When he decided to make a pet of Charley, bacon was the lure. Charley was a great blue heron, who used to visit her father in Florida. She guessed they had both been lonely and between women at the time. It seemed that Charley loved bacon about as much as Becky’s father did. Every winter when he went to Florida, her father would spend whole afternoons in the lazy heat by the lake, luring Charley with bacon. And every year, Charley came a little closer.
Finally, it happened. Charley was so in love with that bacon that he forgot himself and followed her father and his bacon scraps right into the trailer!
Becky carefully turned the bacon in the skillet and poured herself another cup of coffee. Had her father been that bored and lonely, or had he been that tickled by the heron? It seemed to her that maybe he had been so in tune with nature that he instinctively knew how to make the heron do his bidding.

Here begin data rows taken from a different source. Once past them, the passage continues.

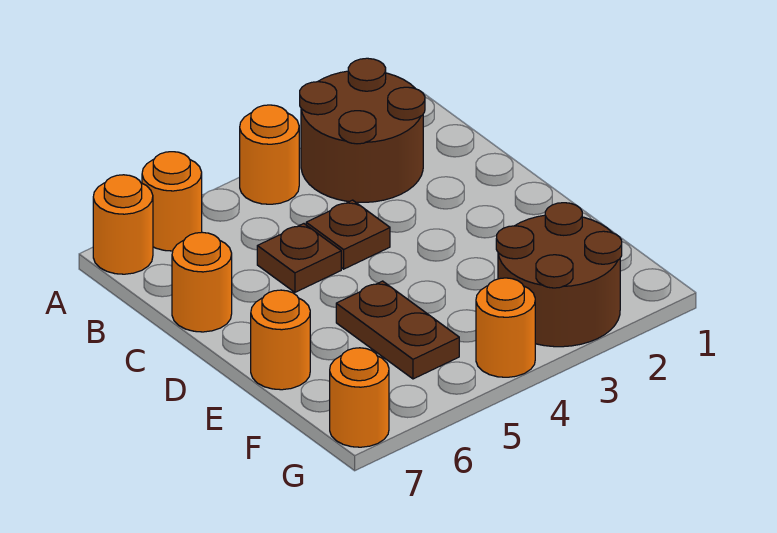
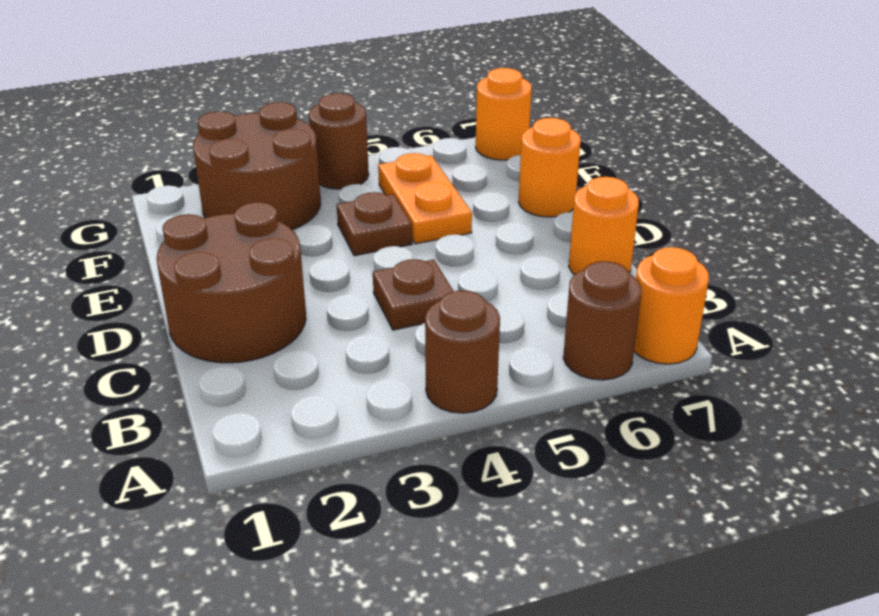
brown 2x2 round brick [300,58,425,202] -> brown 2x2 round brick moved to [157,202,306,363]
orange 1x1 round brick [240,105,299,204] -> brown 1x1 round brick [425,291,500,413]
orange 1x1 round brick [142,152,202,251] -> brown 1x1 round brick [563,261,642,380]
brown 1x1 plate [257,224,341,292] -> brown 1x1 plate moved to [337,192,412,256]
brown 1x2 plate [336,281,459,379] -> orange 1x2 plate [378,153,472,244]
orange 1x1 round brick [476,278,535,377] -> brown 1x1 round brick [309,93,369,189]

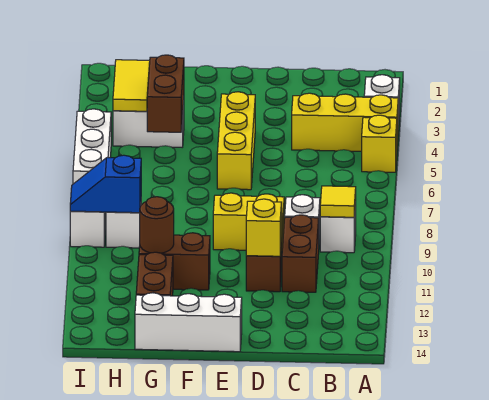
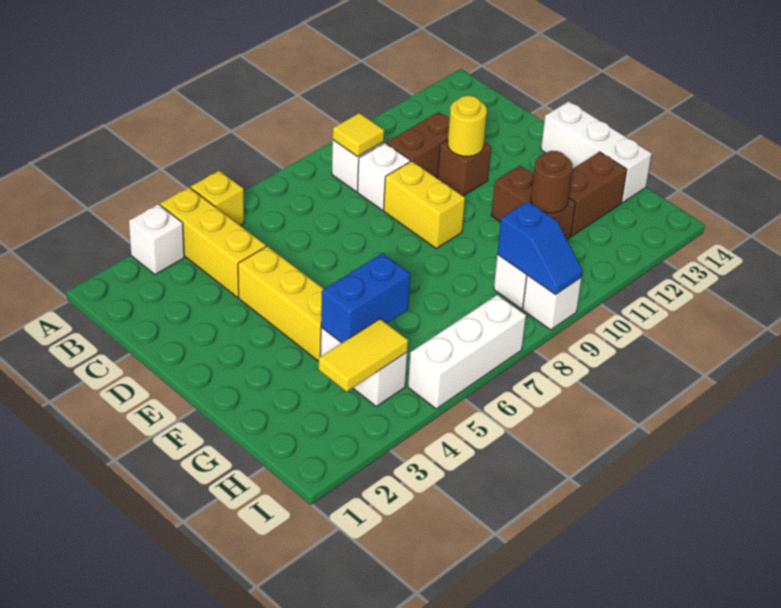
yellow 1x1 brick [246,199,282,256] -> yellow 1x1 round brick [448,96,487,156]
yellow 1x3 brick [217,92,255,190] -> yellow 1x3 brick turned to [238,246,323,361]
brown 1x2 brick [147,55,184,132] -> blue 1x2 brick [321,253,410,343]

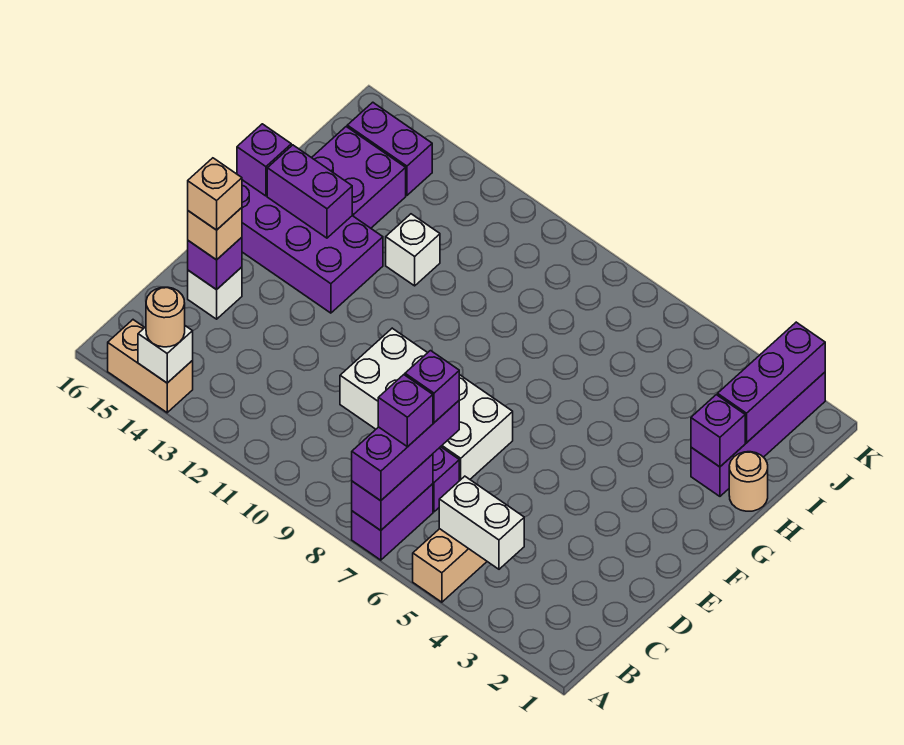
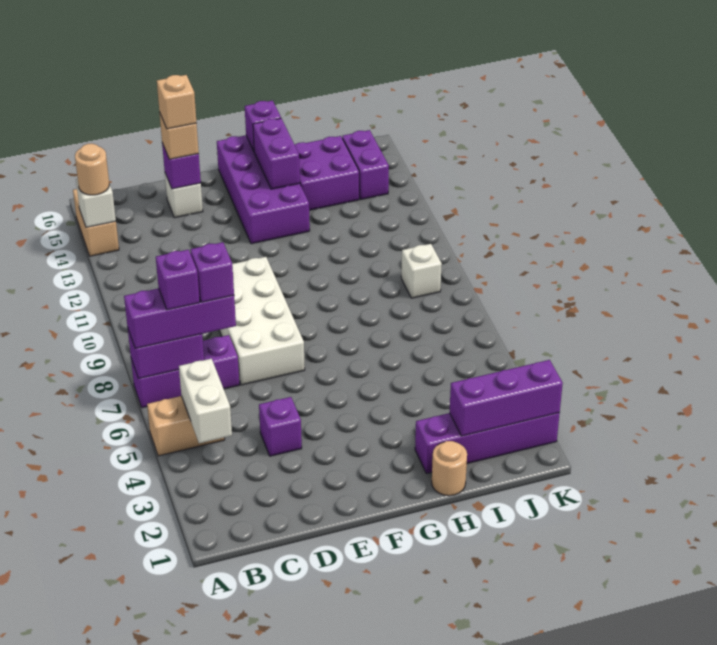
purple 1x1 brick [691,395,745,467] -> purple 1x1 brick moved to [259,397,302,456]
white 1x1 brick [386,214,440,286] -> white 1x1 brick moved to [401,244,442,298]

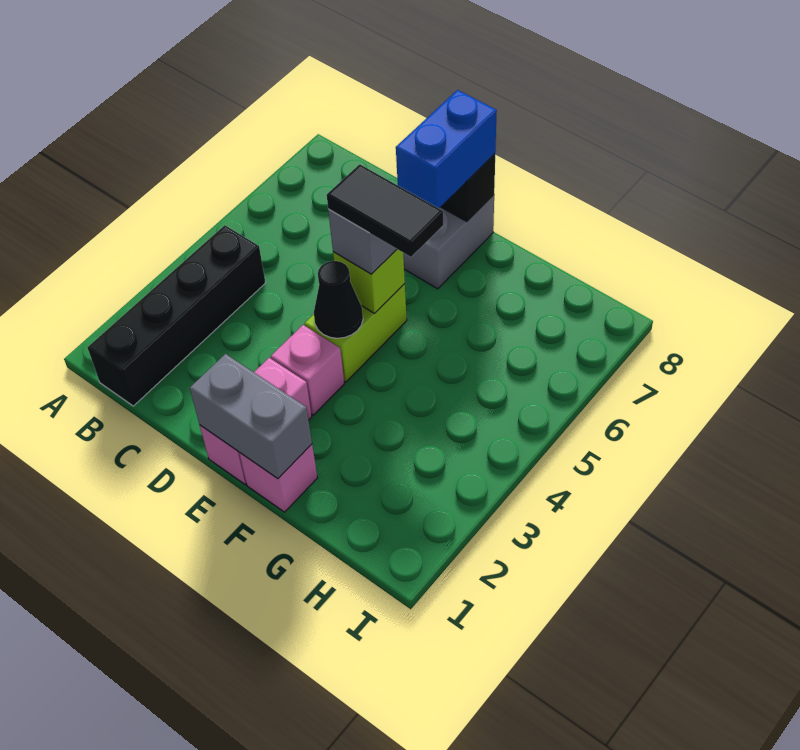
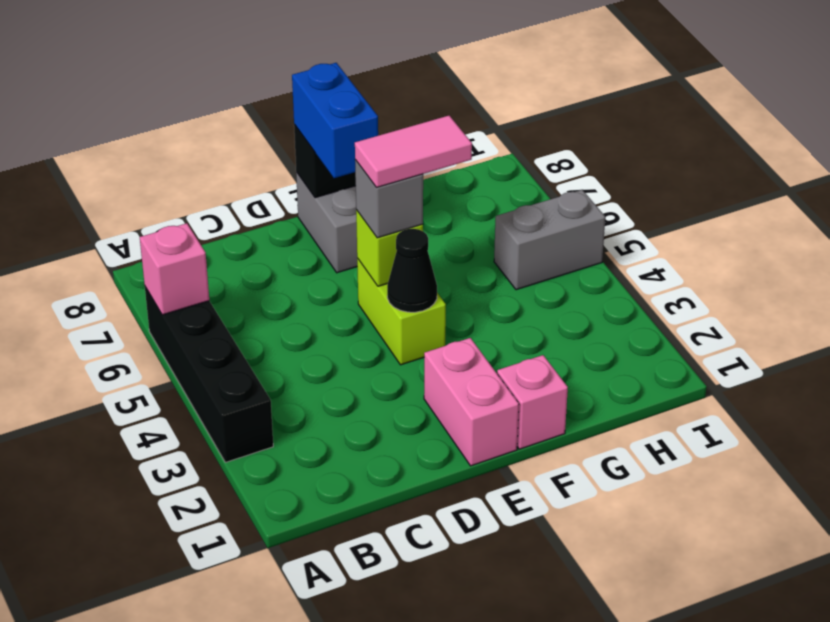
black 1x4 brick [87,225,266,406] -> black 1x4 brick moved to [145,287,273,462]
grey 1x2 brick [190,354,312,479] -> grey 1x2 brick moved to [494,190,605,290]
pink 1x1 brick [271,325,344,415] -> pink 1x1 brick moved to [140,223,209,315]
black 1x2 tile [327,164,443,257] -> pink 1x2 tile [355,116,472,187]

Becky’s father was not a man who had much formal schooling and in some ways it showed. But in many other ways, he knew more than anyone else she had met. Besides his bacon and a penchant for his homemade dandelion wine, his greatest gift was to say that someone had common sense.
Becky set the plates in the oven to warm and started the eggs. There were very few people she could recall that her father had bestowed his common-sense award upon. Virtually raising himself, he snorted contempt for any person whose opinions he considered ill-thought-out. Passionately opinionated, no subject was too unimportant for full consideration and discussion. His knowledge was extensive for a man who left high school to help support a family.
Becky remained deep in thought while she drained the bacon on a paper towel and clicked the toaster down. Putting a lid on the pan of eggs while turning off the burner, she absently got the butter from the refrigerator and stood waiting for the toast to pop up. Tapping a butter knife on the edge of her plate, she supposed it was that way for a lot of people. She had an idea now of how complicated the world was, and how irrevocable a decision could be.
The toast popped up and Becky buttered it. Filling her warm plate with toast, eggs and of course perfectly done bacon, she sat down at the kitchen table just as a blue jay alit on the sumac tree outside the window. He seemed unafraid, and in no rush to be somewhere else as he eyed her curiously. Becky wondered if blue jays might like bacon, too.